### TASK PROMPT
An exact, word-for-word copy of the entries is required, beginning at the line that contains "box-sizing: border-box;" and ending at the last line, both included.

Items from a dataset:
────────────────────────────────────────

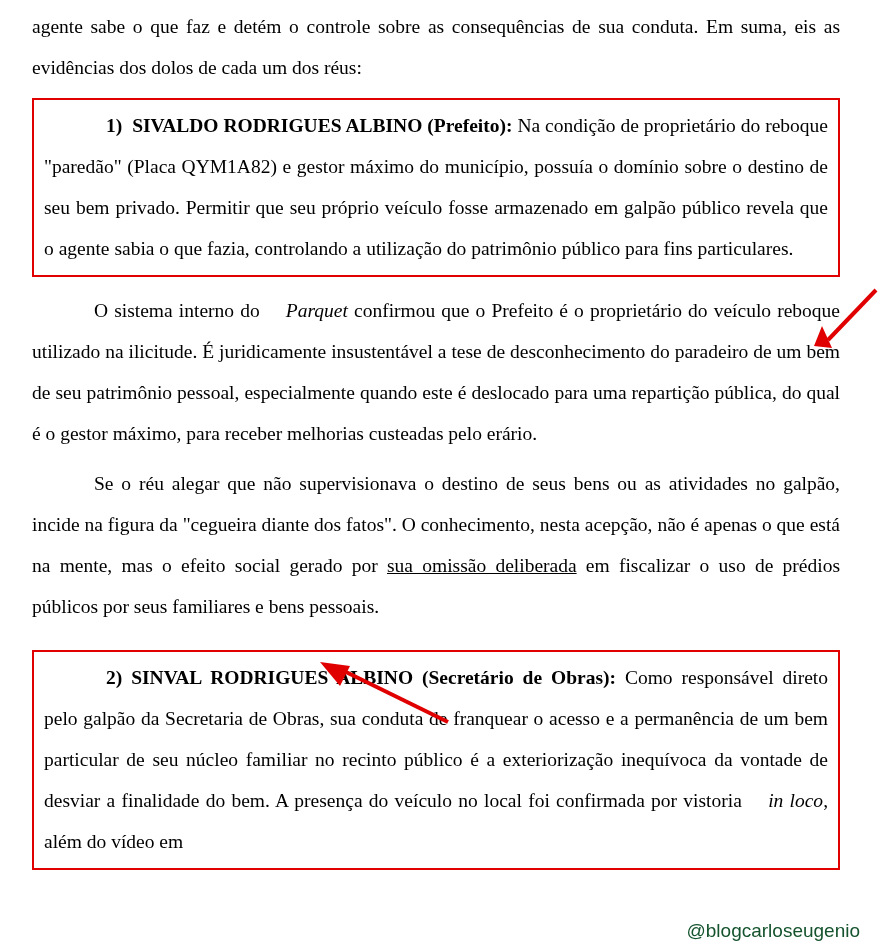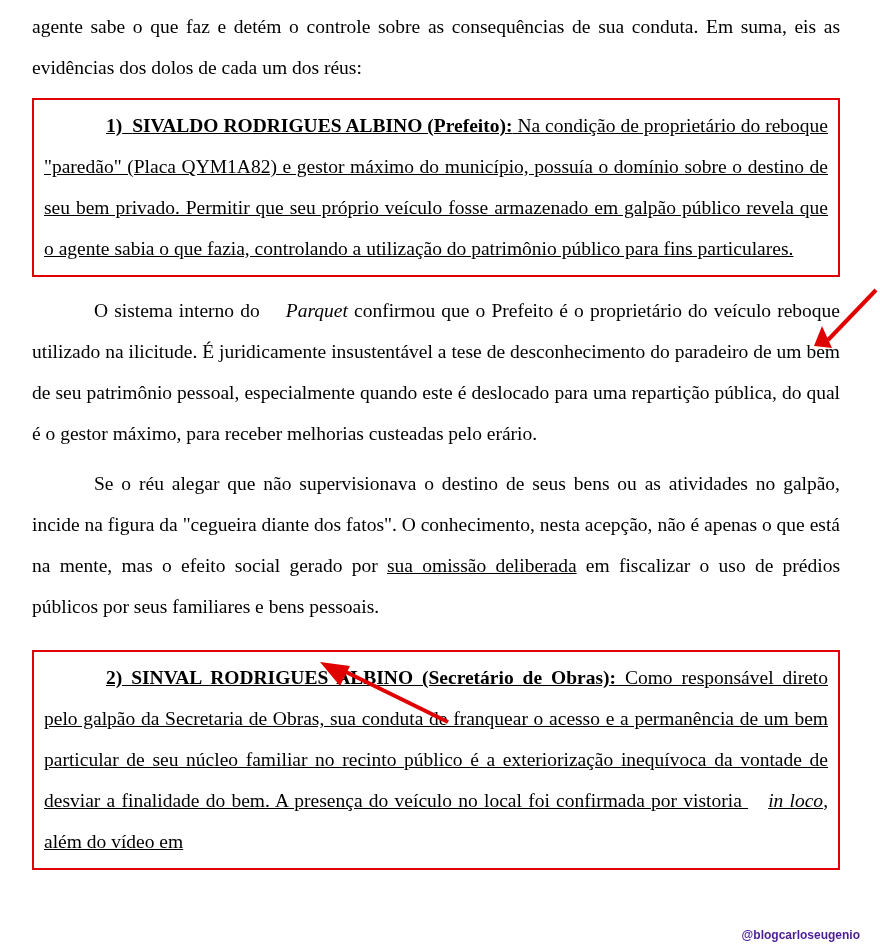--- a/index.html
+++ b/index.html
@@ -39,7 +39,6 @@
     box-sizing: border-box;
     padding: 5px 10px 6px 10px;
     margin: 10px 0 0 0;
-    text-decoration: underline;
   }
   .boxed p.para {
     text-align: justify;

────────────────────────────────────────

### RESPONSE
     box-sizing: border-box;
     padding: 5px 10px 6px 10px;
     margin: 10px 0 0 0;
-    text-decoration: underline;
   }
   .boxed p.para {
     text-align: justify;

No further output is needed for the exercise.